» **PROBLEM TO SOLVE**
Only lines holding the word "JWKS" should be copied from the material.

• • • •

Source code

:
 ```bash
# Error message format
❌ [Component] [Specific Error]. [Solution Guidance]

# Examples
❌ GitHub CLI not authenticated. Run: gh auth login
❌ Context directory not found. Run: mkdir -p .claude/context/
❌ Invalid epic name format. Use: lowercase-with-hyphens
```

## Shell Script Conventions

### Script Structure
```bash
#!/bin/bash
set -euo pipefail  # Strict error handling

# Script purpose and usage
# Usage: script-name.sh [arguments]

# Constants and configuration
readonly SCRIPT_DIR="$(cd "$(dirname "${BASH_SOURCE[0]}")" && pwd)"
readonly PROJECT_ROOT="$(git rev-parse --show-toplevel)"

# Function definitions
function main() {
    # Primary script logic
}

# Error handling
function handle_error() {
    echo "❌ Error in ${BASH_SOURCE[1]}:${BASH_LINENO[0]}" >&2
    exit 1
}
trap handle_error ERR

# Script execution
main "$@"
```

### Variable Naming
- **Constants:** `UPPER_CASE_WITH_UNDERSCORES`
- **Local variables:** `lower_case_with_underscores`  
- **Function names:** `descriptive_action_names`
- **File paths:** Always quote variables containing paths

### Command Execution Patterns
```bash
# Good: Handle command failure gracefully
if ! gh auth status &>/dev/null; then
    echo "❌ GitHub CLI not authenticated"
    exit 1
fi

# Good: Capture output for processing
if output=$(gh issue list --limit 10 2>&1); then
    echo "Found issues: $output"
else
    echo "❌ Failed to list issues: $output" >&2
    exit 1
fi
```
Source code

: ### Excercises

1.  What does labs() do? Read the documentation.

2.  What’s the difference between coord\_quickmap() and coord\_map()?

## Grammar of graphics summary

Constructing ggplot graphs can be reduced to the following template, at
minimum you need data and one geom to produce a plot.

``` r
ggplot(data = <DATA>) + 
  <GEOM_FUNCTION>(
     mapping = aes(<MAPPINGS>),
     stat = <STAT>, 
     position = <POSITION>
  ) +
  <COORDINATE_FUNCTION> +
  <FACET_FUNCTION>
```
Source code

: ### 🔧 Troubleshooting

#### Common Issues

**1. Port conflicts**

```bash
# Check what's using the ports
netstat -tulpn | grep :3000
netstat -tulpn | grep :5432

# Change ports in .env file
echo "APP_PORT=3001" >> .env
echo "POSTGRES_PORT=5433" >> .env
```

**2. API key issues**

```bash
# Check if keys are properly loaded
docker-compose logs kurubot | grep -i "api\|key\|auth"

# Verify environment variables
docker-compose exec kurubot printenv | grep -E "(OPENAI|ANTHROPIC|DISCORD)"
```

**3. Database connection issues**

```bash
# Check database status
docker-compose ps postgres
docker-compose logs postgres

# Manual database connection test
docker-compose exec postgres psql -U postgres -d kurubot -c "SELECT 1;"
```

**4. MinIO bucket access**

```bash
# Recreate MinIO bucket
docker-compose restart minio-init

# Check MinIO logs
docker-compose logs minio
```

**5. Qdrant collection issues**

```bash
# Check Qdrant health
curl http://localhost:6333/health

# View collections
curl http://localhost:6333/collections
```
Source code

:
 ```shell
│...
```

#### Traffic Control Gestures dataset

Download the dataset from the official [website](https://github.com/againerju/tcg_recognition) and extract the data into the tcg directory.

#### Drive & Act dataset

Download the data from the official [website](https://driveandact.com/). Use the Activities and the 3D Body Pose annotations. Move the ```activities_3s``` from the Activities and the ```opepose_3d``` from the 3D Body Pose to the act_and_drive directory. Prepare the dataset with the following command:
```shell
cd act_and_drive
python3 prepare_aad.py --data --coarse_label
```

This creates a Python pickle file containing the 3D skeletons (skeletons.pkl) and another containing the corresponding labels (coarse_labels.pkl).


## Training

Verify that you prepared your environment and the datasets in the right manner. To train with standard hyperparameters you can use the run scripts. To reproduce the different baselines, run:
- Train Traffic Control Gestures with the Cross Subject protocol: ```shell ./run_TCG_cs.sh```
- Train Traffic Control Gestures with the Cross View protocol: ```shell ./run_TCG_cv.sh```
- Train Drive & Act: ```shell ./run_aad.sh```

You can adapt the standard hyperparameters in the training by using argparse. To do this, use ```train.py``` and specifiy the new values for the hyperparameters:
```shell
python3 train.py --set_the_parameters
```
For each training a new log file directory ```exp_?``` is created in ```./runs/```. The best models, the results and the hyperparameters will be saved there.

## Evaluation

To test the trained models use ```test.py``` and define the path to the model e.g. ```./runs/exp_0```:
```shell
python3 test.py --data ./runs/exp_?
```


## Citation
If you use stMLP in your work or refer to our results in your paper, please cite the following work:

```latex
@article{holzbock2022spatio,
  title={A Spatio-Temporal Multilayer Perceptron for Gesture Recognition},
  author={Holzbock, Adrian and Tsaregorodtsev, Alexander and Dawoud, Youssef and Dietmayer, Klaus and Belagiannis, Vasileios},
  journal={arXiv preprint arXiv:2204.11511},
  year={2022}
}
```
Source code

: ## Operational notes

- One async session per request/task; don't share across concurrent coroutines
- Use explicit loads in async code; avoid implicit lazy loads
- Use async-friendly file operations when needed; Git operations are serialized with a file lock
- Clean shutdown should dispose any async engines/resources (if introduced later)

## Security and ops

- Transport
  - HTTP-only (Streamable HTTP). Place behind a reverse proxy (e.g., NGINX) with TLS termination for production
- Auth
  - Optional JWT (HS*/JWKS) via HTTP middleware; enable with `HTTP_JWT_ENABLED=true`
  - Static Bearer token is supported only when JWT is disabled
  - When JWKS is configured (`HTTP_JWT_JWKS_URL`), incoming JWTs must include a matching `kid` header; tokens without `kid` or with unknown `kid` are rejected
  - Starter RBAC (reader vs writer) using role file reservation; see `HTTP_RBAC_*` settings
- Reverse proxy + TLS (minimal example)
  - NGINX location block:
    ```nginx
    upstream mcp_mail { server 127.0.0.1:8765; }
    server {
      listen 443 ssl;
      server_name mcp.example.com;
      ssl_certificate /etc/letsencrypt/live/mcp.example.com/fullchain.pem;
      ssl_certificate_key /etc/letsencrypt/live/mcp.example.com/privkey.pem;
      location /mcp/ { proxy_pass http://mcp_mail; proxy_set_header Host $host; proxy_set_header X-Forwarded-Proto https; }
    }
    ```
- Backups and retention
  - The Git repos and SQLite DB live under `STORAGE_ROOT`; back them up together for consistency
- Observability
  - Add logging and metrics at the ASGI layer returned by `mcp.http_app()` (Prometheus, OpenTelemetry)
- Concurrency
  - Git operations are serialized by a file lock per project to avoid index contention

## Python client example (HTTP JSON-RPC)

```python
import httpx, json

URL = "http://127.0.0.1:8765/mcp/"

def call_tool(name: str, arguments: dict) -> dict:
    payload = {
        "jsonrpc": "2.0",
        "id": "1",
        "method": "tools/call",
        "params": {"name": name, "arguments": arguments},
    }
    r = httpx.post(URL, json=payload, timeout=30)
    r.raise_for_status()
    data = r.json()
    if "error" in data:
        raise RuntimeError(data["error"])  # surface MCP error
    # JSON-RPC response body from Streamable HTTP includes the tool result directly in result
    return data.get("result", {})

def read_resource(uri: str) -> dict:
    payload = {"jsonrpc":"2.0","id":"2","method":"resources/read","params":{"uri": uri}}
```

• • • •

» **OUTPUT FOR THIS TASK**
  - Optional JWT (HS*/JWKS) via HTTP middleware; enable with `HTTP_JWT_ENABLED=true`
  - When JWKS is configured (`HTTP_JWT_JWKS_URL`), incoming JWTs must include a matching `kid` header; tokens without `kid` or with unknown `kid` are rejected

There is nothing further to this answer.